*** Dataset Section Begins ***

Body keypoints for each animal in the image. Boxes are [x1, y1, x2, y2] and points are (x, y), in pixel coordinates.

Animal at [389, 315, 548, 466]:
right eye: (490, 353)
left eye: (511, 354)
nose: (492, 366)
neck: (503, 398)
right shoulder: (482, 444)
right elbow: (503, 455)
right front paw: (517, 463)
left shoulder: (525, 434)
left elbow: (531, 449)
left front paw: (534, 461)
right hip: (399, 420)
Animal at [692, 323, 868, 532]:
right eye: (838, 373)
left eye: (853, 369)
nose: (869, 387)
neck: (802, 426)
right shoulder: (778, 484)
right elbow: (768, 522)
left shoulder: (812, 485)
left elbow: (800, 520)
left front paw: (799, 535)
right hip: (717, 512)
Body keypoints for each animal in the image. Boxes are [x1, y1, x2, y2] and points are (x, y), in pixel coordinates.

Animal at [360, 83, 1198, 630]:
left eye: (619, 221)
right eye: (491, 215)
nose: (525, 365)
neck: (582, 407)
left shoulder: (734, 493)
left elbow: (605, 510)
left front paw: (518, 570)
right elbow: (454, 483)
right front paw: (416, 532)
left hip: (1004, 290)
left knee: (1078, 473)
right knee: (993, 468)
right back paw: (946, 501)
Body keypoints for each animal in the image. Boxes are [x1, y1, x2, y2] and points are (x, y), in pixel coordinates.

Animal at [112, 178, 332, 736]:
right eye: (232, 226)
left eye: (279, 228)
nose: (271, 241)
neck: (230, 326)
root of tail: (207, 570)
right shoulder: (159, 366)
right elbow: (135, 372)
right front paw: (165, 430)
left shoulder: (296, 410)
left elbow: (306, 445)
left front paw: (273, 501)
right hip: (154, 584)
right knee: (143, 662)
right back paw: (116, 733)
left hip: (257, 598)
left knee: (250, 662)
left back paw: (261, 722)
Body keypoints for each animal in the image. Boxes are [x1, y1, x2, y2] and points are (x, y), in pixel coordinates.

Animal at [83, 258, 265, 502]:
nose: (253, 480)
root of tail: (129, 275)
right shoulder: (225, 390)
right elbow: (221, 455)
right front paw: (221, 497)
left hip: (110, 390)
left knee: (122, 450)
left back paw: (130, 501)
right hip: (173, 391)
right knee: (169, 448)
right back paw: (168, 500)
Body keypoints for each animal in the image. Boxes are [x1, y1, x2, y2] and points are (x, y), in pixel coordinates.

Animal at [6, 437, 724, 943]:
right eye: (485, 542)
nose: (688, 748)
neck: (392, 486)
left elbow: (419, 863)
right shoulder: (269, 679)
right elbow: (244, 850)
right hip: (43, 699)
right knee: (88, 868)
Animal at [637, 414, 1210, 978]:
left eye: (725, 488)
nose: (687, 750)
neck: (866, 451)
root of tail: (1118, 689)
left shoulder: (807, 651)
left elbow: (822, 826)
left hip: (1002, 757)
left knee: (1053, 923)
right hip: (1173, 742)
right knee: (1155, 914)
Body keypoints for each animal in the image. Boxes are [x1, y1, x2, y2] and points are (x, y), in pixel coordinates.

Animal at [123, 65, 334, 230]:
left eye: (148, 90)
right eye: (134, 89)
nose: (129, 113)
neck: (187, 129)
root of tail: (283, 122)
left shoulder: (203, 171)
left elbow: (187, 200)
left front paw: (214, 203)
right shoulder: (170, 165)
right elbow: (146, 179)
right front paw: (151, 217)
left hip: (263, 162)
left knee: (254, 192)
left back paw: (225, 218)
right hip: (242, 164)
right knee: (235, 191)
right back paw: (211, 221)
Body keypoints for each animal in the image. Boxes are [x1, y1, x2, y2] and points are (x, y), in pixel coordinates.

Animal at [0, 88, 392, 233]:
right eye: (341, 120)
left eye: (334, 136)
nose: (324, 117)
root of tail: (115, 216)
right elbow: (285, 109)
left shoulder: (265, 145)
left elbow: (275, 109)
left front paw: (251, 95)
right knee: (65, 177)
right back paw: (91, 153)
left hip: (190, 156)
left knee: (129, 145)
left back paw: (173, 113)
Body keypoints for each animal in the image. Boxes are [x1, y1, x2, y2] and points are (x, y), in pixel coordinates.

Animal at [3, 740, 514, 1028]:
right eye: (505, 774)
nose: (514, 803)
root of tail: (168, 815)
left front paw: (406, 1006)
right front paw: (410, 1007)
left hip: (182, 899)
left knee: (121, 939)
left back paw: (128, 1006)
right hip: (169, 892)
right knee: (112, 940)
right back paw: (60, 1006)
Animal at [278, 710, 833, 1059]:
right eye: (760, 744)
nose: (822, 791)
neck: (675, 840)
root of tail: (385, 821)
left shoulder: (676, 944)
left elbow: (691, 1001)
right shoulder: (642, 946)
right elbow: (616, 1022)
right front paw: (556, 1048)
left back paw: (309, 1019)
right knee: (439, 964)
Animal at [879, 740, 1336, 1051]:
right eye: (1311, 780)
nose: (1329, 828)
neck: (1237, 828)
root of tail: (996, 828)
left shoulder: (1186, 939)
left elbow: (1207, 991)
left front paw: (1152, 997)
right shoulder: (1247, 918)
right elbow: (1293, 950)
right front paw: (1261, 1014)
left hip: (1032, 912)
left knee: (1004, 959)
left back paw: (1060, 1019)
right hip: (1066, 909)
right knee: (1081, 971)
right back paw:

*** Dataset Section Ends ***

◆ What you are asked to do: For each line above that contains the word "tail", give the line as it is written.

◆ Your solution:
root of tail: (207, 570)
root of tail: (129, 275)
root of tail: (1118, 689)
root of tail: (283, 122)
root of tail: (115, 216)
root of tail: (168, 815)
root of tail: (385, 821)
root of tail: (996, 828)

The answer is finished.